‘Coal, energy projects will spill over to industry and commerce’

Prosper Ndlovu recently in Hwange
THE growing coal and energy projects in Matabeleland North province will add greater impetus to the country’s re-industrialisation agenda with cross-cutting impact on wider business operations, Industry and Commerce Minister, Dr Sekai Nzenza, has said.

The energy supply gap is one of the major constraints affecting domestic industries while potential foreign investors also pay critical attention to energy efficiency. Competency in this sector, coupled with a robust domestic raw material base and supportive doing business environment, are some of the top investment pullers.

Reflecting on last week’s two-day visit to Hwange by President Emmerson Mnangagwa, where he toured several coal mining, coke and power generation projects set to yield an additional 3 000MW to the national grid, Minister Nzenza said the fruition of these projects lays a solid base for a thriving manufacturing industry and commerce. The projects run into billions of dollars and dovetail the mining sector’s US$12 billion economy by 2023.

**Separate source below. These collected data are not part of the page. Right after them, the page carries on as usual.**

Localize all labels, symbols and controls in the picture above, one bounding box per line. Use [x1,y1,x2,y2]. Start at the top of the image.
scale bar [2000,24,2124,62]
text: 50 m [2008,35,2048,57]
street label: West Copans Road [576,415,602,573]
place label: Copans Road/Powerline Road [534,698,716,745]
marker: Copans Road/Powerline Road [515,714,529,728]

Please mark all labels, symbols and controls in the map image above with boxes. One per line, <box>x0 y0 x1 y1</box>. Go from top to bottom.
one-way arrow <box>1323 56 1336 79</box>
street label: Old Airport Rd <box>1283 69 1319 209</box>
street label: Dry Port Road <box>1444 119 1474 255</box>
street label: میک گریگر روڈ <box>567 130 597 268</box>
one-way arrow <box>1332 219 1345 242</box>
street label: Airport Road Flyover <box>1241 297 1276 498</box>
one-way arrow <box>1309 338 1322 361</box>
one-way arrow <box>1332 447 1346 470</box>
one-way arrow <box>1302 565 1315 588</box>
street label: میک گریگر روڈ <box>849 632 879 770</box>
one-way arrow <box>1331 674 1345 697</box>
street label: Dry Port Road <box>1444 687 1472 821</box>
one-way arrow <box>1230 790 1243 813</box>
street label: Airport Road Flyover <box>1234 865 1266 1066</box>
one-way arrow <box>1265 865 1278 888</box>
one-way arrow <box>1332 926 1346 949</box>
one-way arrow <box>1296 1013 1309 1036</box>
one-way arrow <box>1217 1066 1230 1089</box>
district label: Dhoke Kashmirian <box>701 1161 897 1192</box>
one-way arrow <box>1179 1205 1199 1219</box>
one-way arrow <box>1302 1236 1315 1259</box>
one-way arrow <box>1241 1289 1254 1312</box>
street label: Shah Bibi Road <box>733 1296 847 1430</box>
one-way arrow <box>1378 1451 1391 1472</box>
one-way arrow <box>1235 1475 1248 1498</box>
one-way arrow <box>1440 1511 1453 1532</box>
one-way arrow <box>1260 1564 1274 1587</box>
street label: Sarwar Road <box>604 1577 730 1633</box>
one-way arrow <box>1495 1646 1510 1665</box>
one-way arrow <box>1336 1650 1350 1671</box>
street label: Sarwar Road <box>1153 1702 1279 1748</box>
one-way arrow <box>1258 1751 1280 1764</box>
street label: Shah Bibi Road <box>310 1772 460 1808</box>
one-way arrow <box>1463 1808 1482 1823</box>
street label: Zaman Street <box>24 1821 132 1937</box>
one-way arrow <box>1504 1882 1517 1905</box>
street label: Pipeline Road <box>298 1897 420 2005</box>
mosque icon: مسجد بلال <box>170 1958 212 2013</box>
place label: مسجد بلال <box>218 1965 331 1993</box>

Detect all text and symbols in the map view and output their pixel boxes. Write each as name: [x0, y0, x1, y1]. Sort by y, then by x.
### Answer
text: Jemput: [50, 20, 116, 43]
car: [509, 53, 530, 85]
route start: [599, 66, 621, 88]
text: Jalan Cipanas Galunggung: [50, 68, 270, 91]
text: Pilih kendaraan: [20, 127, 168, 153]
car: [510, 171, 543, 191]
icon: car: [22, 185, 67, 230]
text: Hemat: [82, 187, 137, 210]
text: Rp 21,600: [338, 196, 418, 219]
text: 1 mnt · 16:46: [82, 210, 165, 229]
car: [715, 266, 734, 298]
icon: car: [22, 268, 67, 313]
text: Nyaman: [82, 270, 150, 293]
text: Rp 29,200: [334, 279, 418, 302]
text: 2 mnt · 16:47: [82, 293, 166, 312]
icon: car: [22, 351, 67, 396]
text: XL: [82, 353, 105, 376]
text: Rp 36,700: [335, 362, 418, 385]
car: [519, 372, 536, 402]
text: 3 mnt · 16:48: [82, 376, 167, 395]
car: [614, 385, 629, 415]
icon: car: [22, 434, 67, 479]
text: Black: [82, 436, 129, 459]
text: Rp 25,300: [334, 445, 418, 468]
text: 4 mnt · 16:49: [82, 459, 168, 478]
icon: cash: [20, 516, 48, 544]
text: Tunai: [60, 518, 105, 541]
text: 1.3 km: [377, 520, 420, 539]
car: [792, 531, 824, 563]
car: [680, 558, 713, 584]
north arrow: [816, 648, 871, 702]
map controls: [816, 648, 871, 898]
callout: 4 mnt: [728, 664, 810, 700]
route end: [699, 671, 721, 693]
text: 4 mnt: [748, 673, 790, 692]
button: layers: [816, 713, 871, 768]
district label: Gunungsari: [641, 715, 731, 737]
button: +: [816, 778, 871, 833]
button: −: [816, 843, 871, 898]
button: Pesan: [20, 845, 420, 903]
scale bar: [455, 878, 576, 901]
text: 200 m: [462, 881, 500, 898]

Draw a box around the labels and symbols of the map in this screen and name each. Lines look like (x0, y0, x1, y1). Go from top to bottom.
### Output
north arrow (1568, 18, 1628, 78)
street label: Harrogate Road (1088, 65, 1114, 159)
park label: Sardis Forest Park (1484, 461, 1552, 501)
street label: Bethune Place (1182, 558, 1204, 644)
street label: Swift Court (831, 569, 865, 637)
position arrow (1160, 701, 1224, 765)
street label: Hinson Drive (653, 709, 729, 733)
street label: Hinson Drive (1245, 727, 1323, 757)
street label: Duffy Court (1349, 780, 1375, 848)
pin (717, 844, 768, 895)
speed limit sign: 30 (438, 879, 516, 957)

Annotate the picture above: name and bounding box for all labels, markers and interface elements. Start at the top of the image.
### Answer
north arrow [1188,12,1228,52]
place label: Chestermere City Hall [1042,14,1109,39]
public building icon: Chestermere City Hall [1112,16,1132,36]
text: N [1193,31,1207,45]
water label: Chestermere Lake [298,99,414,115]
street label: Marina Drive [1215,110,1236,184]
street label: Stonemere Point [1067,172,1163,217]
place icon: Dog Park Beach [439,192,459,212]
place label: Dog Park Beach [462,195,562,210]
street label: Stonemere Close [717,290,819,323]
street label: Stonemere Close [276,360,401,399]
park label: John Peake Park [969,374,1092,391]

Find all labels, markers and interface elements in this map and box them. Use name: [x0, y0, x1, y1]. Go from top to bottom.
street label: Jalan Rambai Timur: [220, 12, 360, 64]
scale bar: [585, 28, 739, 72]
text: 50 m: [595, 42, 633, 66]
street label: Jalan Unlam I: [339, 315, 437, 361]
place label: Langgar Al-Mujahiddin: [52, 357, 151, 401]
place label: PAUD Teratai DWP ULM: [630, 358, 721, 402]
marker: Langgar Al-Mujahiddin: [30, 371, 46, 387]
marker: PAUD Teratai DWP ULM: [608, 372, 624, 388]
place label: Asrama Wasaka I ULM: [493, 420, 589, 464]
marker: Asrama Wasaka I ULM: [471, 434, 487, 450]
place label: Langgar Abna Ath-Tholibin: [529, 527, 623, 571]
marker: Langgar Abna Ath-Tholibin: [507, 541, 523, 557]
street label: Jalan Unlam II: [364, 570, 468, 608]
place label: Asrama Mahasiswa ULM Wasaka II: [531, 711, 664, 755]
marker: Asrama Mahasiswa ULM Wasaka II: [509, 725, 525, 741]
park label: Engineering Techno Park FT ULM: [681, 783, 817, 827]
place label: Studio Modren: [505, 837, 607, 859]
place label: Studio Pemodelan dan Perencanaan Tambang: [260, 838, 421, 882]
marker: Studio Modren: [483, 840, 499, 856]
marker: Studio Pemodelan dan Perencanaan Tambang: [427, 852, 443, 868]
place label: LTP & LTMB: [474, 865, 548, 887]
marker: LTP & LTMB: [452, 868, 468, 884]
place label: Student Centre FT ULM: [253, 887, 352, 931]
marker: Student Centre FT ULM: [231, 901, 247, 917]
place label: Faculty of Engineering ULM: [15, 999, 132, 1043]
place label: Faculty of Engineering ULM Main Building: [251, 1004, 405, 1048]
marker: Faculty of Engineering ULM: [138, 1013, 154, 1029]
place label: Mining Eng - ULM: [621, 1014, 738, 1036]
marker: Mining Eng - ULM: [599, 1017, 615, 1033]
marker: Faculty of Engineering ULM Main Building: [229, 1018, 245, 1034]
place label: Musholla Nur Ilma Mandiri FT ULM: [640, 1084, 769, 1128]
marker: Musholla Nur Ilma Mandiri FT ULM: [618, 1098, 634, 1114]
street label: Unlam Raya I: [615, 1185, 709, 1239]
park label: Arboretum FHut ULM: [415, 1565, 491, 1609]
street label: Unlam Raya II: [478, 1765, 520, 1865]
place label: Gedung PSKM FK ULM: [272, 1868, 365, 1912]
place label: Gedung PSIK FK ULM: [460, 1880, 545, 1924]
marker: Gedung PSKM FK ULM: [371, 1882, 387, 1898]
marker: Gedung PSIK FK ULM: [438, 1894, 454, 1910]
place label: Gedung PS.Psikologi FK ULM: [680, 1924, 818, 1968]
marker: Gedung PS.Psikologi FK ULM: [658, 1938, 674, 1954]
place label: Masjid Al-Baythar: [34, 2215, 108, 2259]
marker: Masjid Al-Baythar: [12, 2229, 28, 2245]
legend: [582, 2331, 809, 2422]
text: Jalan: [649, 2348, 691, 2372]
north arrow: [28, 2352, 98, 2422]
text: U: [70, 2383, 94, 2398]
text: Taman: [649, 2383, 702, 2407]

The manufacturing sector is expected to benefit more from these investments and contribute significantly in terms of export earnings, trimming budget deficit and creating high value jobs as expressed in President Mnangagwa’s vision of creating an upper middle-income economy by 2030.

“The visit to the coal mines with His Excellency and ministers was a significant milestone in demonstrating the synergy between mining and industry. Thermal coal is used in the processing of many agricultural products such as soya beans oil, cotton seed oil, tea processing , tobacco curing,” she told Business Chronicle.

“Zimbabwe has significant amounts of high-quality coking (metallurgical) coal, a highly specialised coal with particular chemical and metallurgical properties required for industrial purposes.

“The primary use of coking coal is to produce coke, which is utilised as a reductant in steel production.

“Steel in turn, is the cornerstone of any modern civilization, with applications in construction, plant and machinery, transport and household appliances.”

As Government works on resuscitating key industrial units guided by the “Local Content and Import Substitution Strategy”, the mining sector in particular and the agriculture sectors, are the key sources of raw materials. Industry relies heavily on coal for wider energy usage and other critical buy-products.

“Investments in coking coal production at this juncture is, therefore, critical to the country in support of Government’s efforts to revive Zisco,” said Dr Nzenza.

“Specialists in the steel industry say that it takes around 770 kilograms of coke to make one tonne of steel.

“My ministry is already working with Ministry of Mines, Ministry of Environment and ZIDA (Zimbabwe Investment Development Authority) focusing on the resuscitation of Ziscosteel and RHA Tungsten, another tungsten mine in Hwange.

President Mnangagwa (third right) listens to Minister of Finance and Economic Development Professor Mthuli Ncube (right) during a visit to Dinson Mine

The mining is closely related to manufacturing in that the sector consumes intermediate goods produced by the manufacturing sector and in turn, the manufacturing sector utilises output from the mining sector as raw materials into production processes.

“The mining sector procures machinery and equipment; transport equipment, wood and wood products; chemicals, rubber and plastics; non-metallic mineral products; and fabricated metal products, among other products of the manufacturing sector,” said the minister.

In Zimbabwe the mining sector produces vast minerals ranging from gold, platinum group of minerals, diamonds, chrome, coal, copper, nickel, lithium, cobalt, among many others. All these minerals are inputs into manufacturing processes of various products. Dr Nzenza said the envisaged revival of Zisco, will also add iron and steel to our mineral produce.

“The interrelatedness of the mining and manufacturing sectors should mean that growth in one sector has spillover effects on the other. Unfortunately, the positive growth spillover effect is not being realised in our case,” said the minister.

“We are enjoying limited benefits from our mineral resources because the intermediate inputs into our mining sector are being imported hence helping to build foreign manufacturing base and in addition most of our mineral resources are exported as unprocessed raw materials, which also build foreign manufacturing industries at the expense of local manufacturing.”

Dr Nzenza said the efforts to create a robust integrated industry should contribute to tax revenues, job creation and increased GDP for the country.

As such, she said the Ministry of Industry and Commerce was implementing the Local Content Strategy to increase domestic sourcing of intermediate inputs into the mining sector. The Ministry is also implementing the Zimbabwe National Industrial Development Policy, which encourages value addition and beneficiation of mineral resources.